We want boids to equally distribute themselves along the surface of a desired shape, and to adapt to a loss or gain in boids. In order to do this we will need two rules. Goal pursuit: Each boid will pursue the nearest point on the surface, this is what will cause the boids to form the shape as a whole. Separation: Just as with Craig Reynolad’s boids, each boid will push away from its neighbors. This will cause the boids to naturally distribute themselves within the space while adapting to changes in swarm size.
Let’s begin simply, a single boid pursuing the center of the screen. It will generate a force proportional to its distance from the target (the farther it is, the more quickly it accelerates towards the goal. The closer it is, the less it needs to accelerate). Let’s see what happens to a boid with no initial velocity.

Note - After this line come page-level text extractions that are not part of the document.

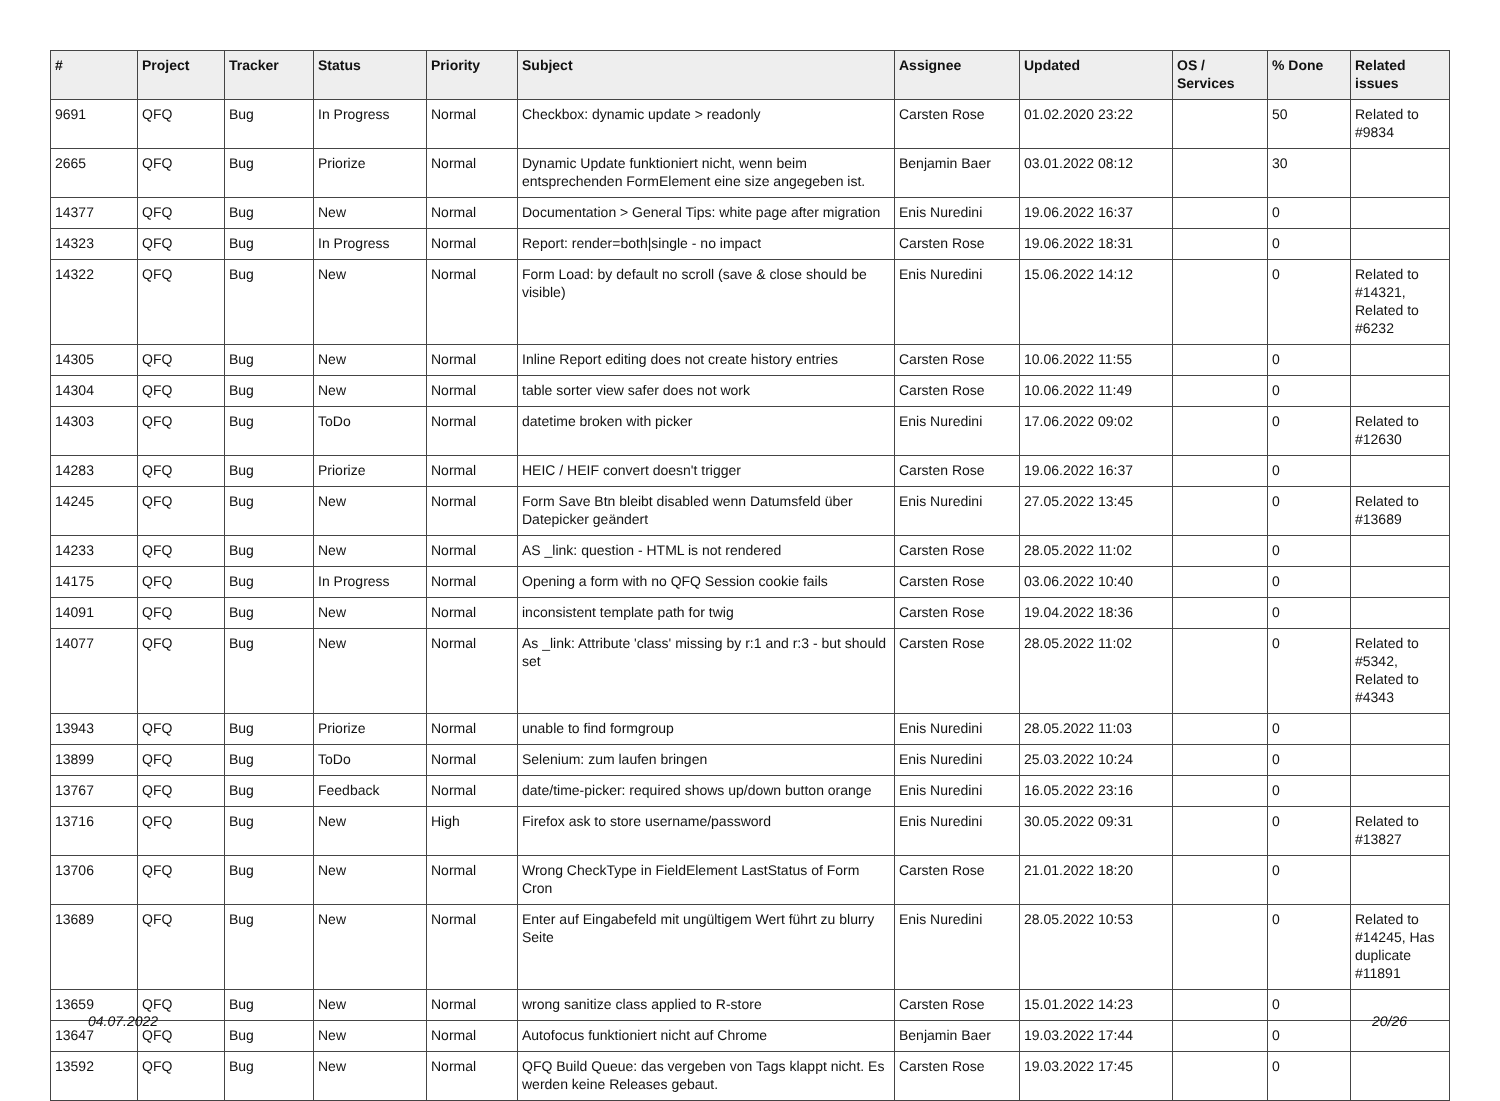| # | Project | Tracker | Status | Priority | Subject | Assignee | Updated | OS / Services | % Done | Related issues |
| --- | --- | --- | --- | --- | --- | --- | --- | --- | --- | --- |
| 9691 | QFQ | Bug | In Progress | Normal | Checkbox: dynamic update > readonly | Carsten Rose | 01.02.2020 23:22 | | 50 | Related to #9834 |
| 2665 | QFQ | Bug | Priorize | Normal | Dynamic Update funktioniert nicht, wenn beim entsprechenden FormElement eine size angegeben ist. | Benjamin Baer | 03.01.2022 08:12 | | 30 | |
| 14377 | QFQ | Bug | New | Normal | Documentation > General Tips: white page after migration | Enis Nuredini | 19.06.2022 16:37 | | 0 | |
| 14323 | QFQ | Bug | In Progress | Normal | Report: render=both/single - no impact | Carsten Rose | 19.06.2022 18:31 | | 0 | |
| 14322 | QFQ | Bug | New | Normal | Form Load: by default no scroll (save & close should be visible) | Enis Nuredini | 15.06.2022 14:12 | | 0 | Related to #14321, Related to #6232 |
| 14305 | QFQ | Bug | New | Normal | Inline Report editing does not create history entries | Carsten Rose | 10.06.2022 11:55 | | 0 | |
| 14304 | QFQ | Bug | New | Normal | table sorter view safer does not work | Carsten Rose | 10.06.2022 11:49 | | 0 | |
| 14303 | QFQ | Bug | ToDo | Normal | datetime broken with picker | Enis Nuredini | 17.06.2022 09:02 | | 0 | Related to #12630 |
| 14283 | QFQ | Bug | Priorize | Normal | HEIC / HEIF convert doesn't trigger | Carsten Rose | 19.06.2022 16:37 | | 0 | |
| 14245 | QFQ | Bug | New | Normal | Form Save Btn bleibt disabled wenn Datumsfeld über Datepicker geändert | Enis Nuredini | 27.05.2022 13:45 | | 0 | Related to #13689 |
| 14233 | QFQ | Bug | New | Normal | AS _link: question - HTML is not rendered | Carsten Rose | 28.05.2022 11:02 | | 0 | |
| 14175 | QFQ | Bug | In Progress | Normal | Opening a form with no QFQ Session cookie fails | Carsten Rose | 03.06.2022 10:40 | | 0 | |
| 14091 | QFQ | Bug | New | Normal | inconsistent template path for twig | Carsten Rose | 19.04.2022 18:36 | | 0 | |
| 14077 | QFQ | Bug | New | Normal | As _link: Attribute 'class' missing by r:1 and r:3 - but should set | Carsten Rose | 28.05.2022 11:02 | | 0 | Related to #5342, Related to #4343 |
| 13943 | QFQ | Bug | Priorize | Normal | unable to find formgroup | Enis Nuredini | 28.05.2022 11:03 | | 0 | |
| 13899 | QFQ | Bug | ToDo | Normal | Selenium: zum laufen bringen | Enis Nuredini | 25.03.2022 10:24 | | 0 | |
| 13767 | QFQ | Bug | Feedback | Normal | date/time-picker: required shows up/down button orange | Enis Nuredini | 16.05.2022 23:16 | | 0 | |
| 13716 | QFQ | Bug | New | High | Firefox ask to store username/password | Enis Nuredini | 30.05.2022 09:31 | | 0 | Related to #13827 |
| 13706 | QFQ | Bug | New | Normal | Wrong CheckType in FieldElement LastStatus of Form Cron | Carsten Rose | 21.01.2022 18:20 | | 0 | |
| 13689 | QFQ | Bug | New | Normal | Enter auf Eingabefeld mit ungültigem Wert führt zu blurry Seite | Enis Nuredini | 28.05.2022 10:53 | | 0 | Related to #14245, Has duplicate #11891 |
| 13659 | QFQ | Bug | New | Normal | wrong sanitize class applied to R-store | Carsten Rose | 15.01.2022 14:23 | | 0 | |
| 13647 | QFQ | Bug | New | Normal | Autofocus funktioniert nicht auf Chrome | Benjamin Baer | 19.03.2022 17:44 | | 0 | |
| 13592 | QFQ | Bug | New | Normal | QFQ Build Queue: das vergeben von Tags klappt nicht. Es werden keine Releases gebaut. | Carsten Rose | 19.03.2022 17:45 | | 0 | |
04.07.2022 20/26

It just oscillates around the target, which is not what we want. In real life, you would want to use a control system like PID, but for our purposes, we just need to add drag.
Drag will be a second force being applied to the boid. It will act proportionally in the opposite direction of the boid’s velocity (the faster you go, the more strongly drag will push you back). With that we get
If you write the equation for the governing forces on this boid, it turns out to be the equation of a damped oscillator. And this equation applies in higher dimensions, let’s see the boid following a moving target.
And now we can add many more boids along with a separation rule.
Each boid will consider the other boids closest to itself (within a radius) and add a repulsive force inversely proportional to its distance (closer means stronger repulsion, farther is weaker). Let’s have lots of boids separate from each other, no target.
And now let’s give them a shape to take.
A simple but interesting shape is the annulus (a donut). Boids will move towards a certain radius from the center, not too close and not too far. We have many variables to play with here: the goal-searching strength, the separation strength, and the drag strength. I will use whatever set of variables looks nice when running the simulation. In order to test the resiliency of the boids, I will introduce disturbances while they attempt to take shape.
They quickly form the desired shape and heal from disturbances. Now let’s add a unique feature to the shape so it’s not symmetrical everywhere.
And it works! But what if we made it more difficult for the boids?
What if the boids don’t know the location or rotation of the shape, then how would they know where to move to? They would first all have to agree on where the shape is through some voting mechanism. We will limit a boid to communication only with the boids nearest to them, and to only be capable of sending out a message every few seconds.
But first, what does it look like without voting? Everyone has a random initial belief about the location and rotation of the shape, so they essentially just move to a random point on the screen.
Nothing too exciting (except that they all accelerate and decelerate at the same time, look deeper into damped oscillators to find out why). What they need is a voting mechanism.
Every second or so a boid will send out its believed coordinates to its nearest neighbors. The neighbors will then take a weighted average of that value with their current belief (rotation is in modulo space, so we will average in the closest direction), and continue the process. Let’s color code the boids based on their belief of the rotation so we can gain some insight into what the swarm is thinking.
We see some outliers, but they’re too far to communicate with, so there’s no way of getting them to join the larger swarm. We also see each boid starts with a different belief (color), but they eventually all agree and can make the desired shape (and notice it has a different rotation from the original). But this one demonstration is deceiving. If you run the simulation again, there’s a chance the boids never agree. Watch.
While the gradient of colors is pretty, it is also problematic. Essentially each color is attempting to spread through the swarm, but due to the circular nature of both the boids and the value being voted on, everyone is stuck in a stalemate (who knew Escher’s staircase had real implications?).
One neat solution (although it could be argued ignores the root issue) is to fill in the shape rather than outline it. If the shape is filled in, then the center has to be some color, which then can spread and take over the rest of the swarm.
And now we have a self-healing and self-organizing swarm that can form a global shape using only local information and communication.